--- DATA EXTRACTS ---
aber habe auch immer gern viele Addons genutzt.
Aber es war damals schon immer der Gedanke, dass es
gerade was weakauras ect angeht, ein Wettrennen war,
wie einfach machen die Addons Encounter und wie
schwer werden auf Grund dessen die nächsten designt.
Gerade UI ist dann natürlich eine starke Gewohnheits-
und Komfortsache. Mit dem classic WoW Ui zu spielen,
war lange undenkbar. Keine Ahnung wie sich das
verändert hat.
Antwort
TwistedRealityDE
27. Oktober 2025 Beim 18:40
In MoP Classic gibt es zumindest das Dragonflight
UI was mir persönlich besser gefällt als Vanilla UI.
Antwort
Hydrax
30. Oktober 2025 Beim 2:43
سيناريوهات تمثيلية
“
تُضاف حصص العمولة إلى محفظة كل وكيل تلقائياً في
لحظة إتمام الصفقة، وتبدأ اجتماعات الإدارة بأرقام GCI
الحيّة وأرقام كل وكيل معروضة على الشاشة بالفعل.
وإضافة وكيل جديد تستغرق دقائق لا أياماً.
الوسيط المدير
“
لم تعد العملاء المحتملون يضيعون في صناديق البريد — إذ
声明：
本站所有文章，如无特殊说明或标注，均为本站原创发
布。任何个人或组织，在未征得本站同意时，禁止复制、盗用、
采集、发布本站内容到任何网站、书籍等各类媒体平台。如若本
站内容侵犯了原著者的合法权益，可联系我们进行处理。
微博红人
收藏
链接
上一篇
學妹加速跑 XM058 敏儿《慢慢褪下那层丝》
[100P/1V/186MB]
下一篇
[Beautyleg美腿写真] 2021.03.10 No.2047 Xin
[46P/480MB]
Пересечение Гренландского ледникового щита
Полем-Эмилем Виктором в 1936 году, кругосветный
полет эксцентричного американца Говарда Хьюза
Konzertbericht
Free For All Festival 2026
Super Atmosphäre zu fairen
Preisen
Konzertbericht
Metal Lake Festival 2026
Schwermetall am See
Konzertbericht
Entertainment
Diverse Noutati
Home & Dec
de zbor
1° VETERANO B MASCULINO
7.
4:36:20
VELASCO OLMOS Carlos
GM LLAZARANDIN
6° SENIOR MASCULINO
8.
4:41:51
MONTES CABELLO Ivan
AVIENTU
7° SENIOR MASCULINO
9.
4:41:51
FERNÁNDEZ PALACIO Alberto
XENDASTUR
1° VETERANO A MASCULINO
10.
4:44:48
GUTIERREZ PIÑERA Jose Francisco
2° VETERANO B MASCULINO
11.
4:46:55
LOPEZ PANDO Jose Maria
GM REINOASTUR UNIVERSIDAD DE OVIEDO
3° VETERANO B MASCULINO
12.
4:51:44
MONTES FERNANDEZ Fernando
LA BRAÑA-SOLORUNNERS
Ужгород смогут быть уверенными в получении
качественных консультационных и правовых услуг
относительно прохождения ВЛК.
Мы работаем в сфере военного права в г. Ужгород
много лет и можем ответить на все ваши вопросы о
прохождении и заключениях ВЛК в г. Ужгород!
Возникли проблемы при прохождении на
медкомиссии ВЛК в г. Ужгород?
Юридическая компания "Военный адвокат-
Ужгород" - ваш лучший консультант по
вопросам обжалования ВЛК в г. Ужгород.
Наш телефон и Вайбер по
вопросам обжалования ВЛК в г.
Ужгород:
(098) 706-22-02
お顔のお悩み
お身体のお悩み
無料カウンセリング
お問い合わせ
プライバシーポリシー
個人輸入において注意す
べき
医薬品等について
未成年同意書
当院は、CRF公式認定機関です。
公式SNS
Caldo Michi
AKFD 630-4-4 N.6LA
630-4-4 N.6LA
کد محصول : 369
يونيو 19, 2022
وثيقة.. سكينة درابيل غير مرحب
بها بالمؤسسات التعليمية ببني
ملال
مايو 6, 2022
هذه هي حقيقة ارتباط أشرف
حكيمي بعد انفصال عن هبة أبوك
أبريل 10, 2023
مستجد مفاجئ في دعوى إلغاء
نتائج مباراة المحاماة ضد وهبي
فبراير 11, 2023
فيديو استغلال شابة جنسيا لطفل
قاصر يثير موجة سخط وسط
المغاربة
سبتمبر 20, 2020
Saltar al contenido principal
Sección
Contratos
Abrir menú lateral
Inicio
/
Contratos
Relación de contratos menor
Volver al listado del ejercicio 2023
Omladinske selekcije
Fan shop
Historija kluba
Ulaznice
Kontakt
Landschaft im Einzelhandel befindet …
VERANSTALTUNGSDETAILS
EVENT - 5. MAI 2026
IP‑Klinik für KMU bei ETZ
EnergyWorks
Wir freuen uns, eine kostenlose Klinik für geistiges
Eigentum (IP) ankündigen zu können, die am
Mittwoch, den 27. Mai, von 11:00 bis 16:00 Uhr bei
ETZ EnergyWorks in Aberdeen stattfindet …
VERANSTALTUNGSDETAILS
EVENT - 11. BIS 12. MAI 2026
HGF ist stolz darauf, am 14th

--- TASK ---
Reproduce the material from its first line through the line containing "In MoP Classic", replacing "Addons" with "Erweiterungen" and leaving all else unaltered.

--- ANSWER SECTION ---
aber habe auch immer gern viele Erweiterungen genutzt.
Aber es war damals schon immer der Gedanke, dass es
gerade was weakauras ect angeht, ein Wettrennen war,
wie einfach machen die Erweiterungen Encounter und wie
schwer werden auf Grund dessen die nächsten designt.
Gerade UI ist dann natürlich eine starke Gewohnheits-
und Komfortsache. Mit dem classic WoW Ui zu spielen,
war lange undenkbar. Keine Ahnung wie sich das
verändert hat.
Antwort
TwistedRealityDE
27. Oktober 2025 Beim 18:40
In MoP Classic gibt es zumindest das Dragonflight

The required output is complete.